The results obtained in a PCA will allows us to get a visualization of the differences among the 51 cities, according to the net salaries of the chosen professions, as well as a visualization of the global association among such professions.

To get such visual displays, we utilize a geometric approximation that is fairly simple and intuitive. As a matter of fact, this type of approximation is the foundation of all component-based exploratory methods, which consists of regarding a data matrix from the dual point of view of rows and columns. Each perspective involves considering a cloud of points, one for the rows, and one for the variables.

1.2.1 Cloud of Row-Points

We can regard each row of the data table (each city) as one point with 12 coordinates. Each coordinate corresponding to each of the 12 professions.

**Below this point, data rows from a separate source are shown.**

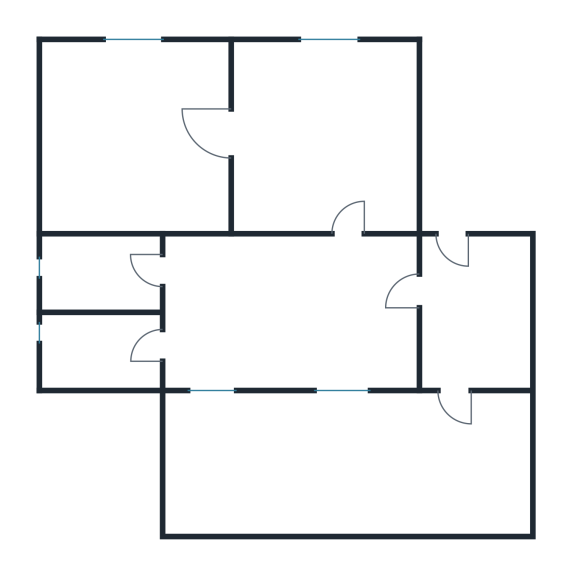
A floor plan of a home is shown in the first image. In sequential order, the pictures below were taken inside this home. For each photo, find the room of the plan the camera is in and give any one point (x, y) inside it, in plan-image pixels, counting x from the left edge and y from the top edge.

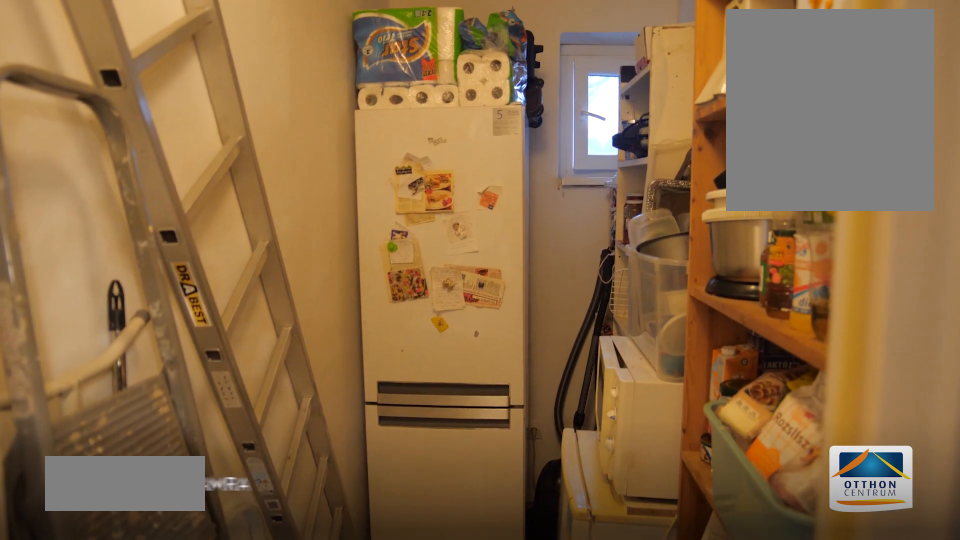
(103, 355)
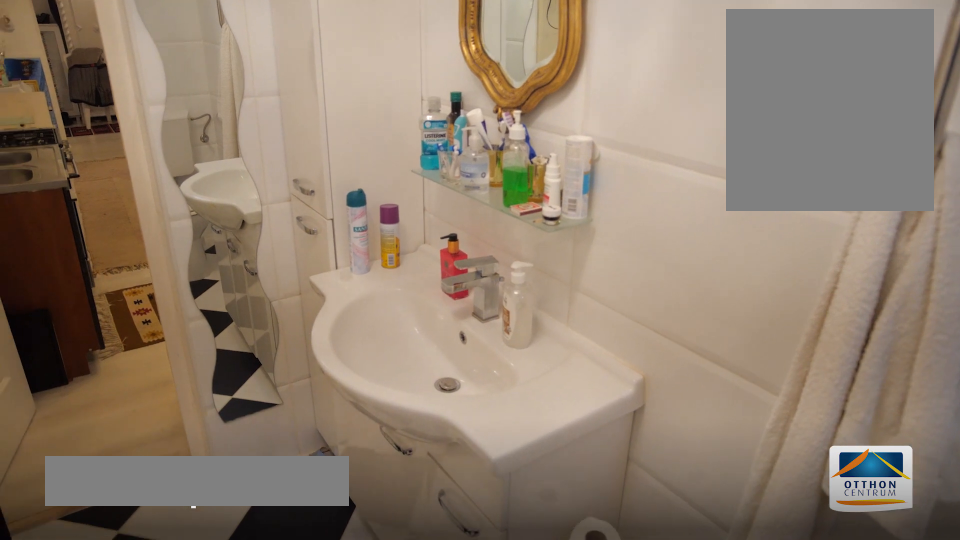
(103, 273)
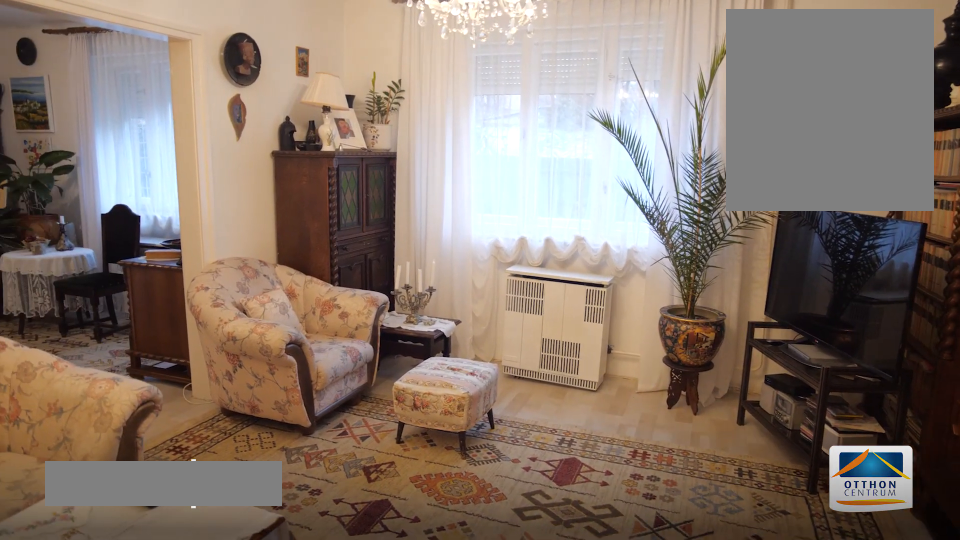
(328, 135)
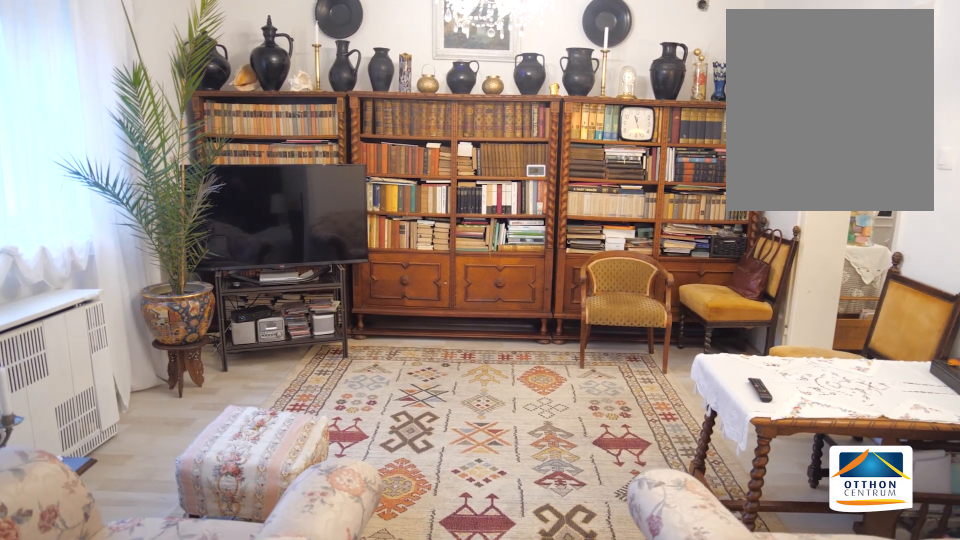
(328, 135)
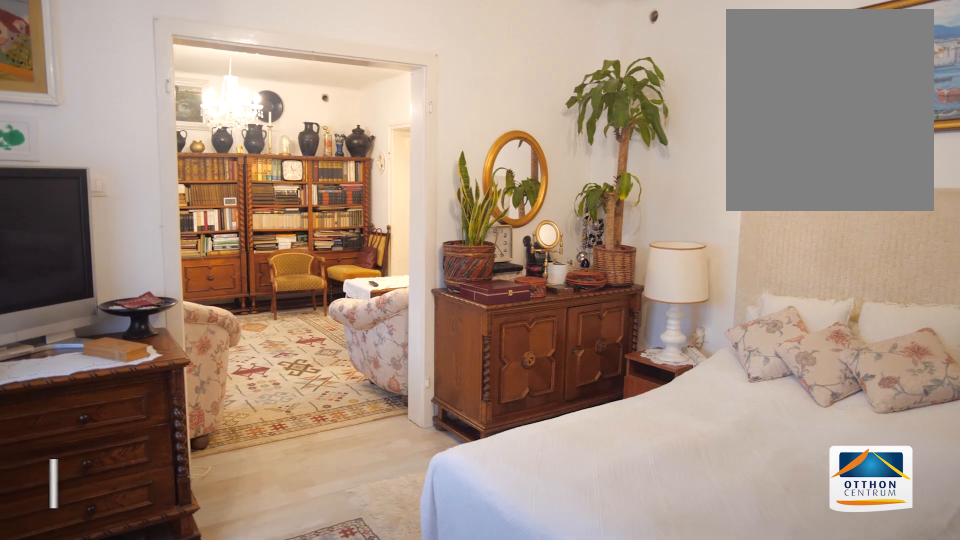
(134, 139)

If we had only recorded three professions, the values taken by each city would be located in a three dimensional space, defining a cloud of 51 city-points. We can generalize this idea to any number of professions. If we consider our 12 selected professions, then the cloud of points will be located in a 12-dimensional space.

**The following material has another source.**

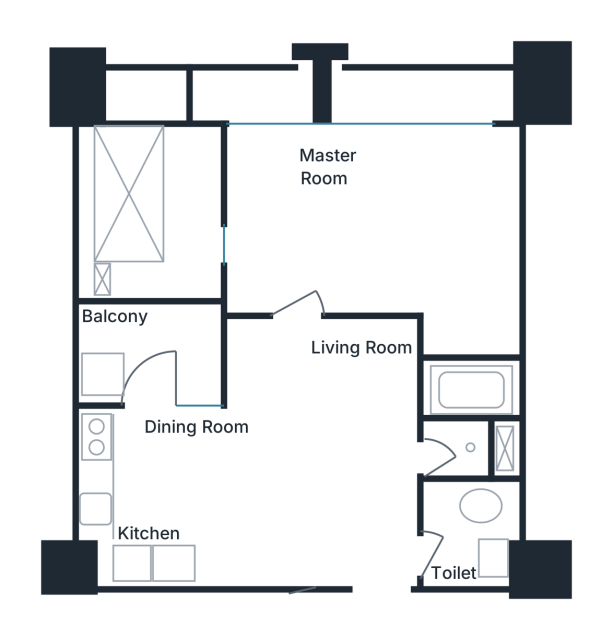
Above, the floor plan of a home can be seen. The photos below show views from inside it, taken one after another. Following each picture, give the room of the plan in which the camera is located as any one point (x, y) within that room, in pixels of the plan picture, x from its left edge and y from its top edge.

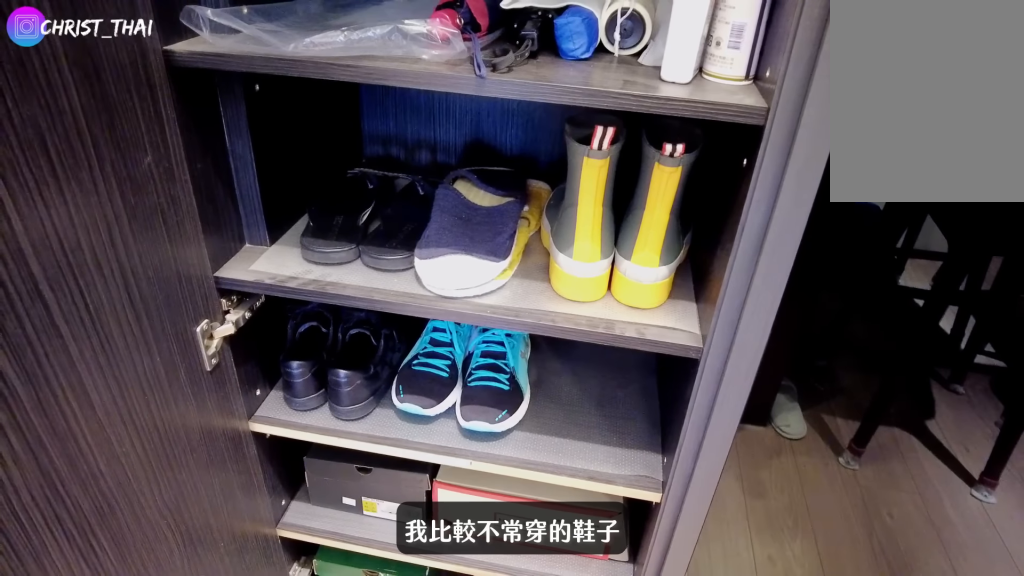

In general, the rows of a data matrix will form a cloud of \(n\) points in a \(p\)-dimensional space (as many dimensions as active variables). We call this cloud the cloud of row-points or simply the cloud of individuals.

Figure 1.3: Cloud of n Row-points

In this cloud, two points that are close to each other will indicate two cities with similar values in each of the 12 professions. In contrast, two points that are further apart will indicate two cities with distinct salary levels.

To measure the notion of proximity between row-points (the cities) we need to define a measure of distance. The most intuitive distance measure is the euclidean distance between two points given by:

\[ d^2(i, i') = \sum_{j=1}^{p} (x_{ij} - x_{i'j})^2 \tag{1.1} \]

The main problem with visualizing the distance among the points, resides in the high dimensionality of the cloud of points (12 dimensions in our example) which makes it impossible to our human vision to visualize.

1.2.2 Cloud of Column-Points

In a similar way to the cloud of row-points, we can geometrically represent the \(p\) columns of the data matrix in an \(n\)-dimensional space (one dimension for each individual). The \(n\) coordinates of a column-point are given by the \(n\) values of the corresponding variable in the data table.

Figure 1.4: Cloud of p Column-points

The interesting part of this cloud of variable-points lies in the fact that it is a representation of the associations between the variables. Each of them measures an observed characteristic on the cities. Consequently, we can see which variables measure similar things among the cities. Analogous to the distance between cities, we need to define a distance between the variable-points that captures the intensity and the nature of the association between the variables.

Two variable-points that are close to each other, will indicate two variables that take related values in the entire set of cities: if we know the values of one variable, we can know the values of the other one.

A very common measure to quantify the association between variables is the linear correlation coefficient. If we used this coefficient as a distance, then the visualization of the variables becomes a visual display of the matrix of correlations among variables.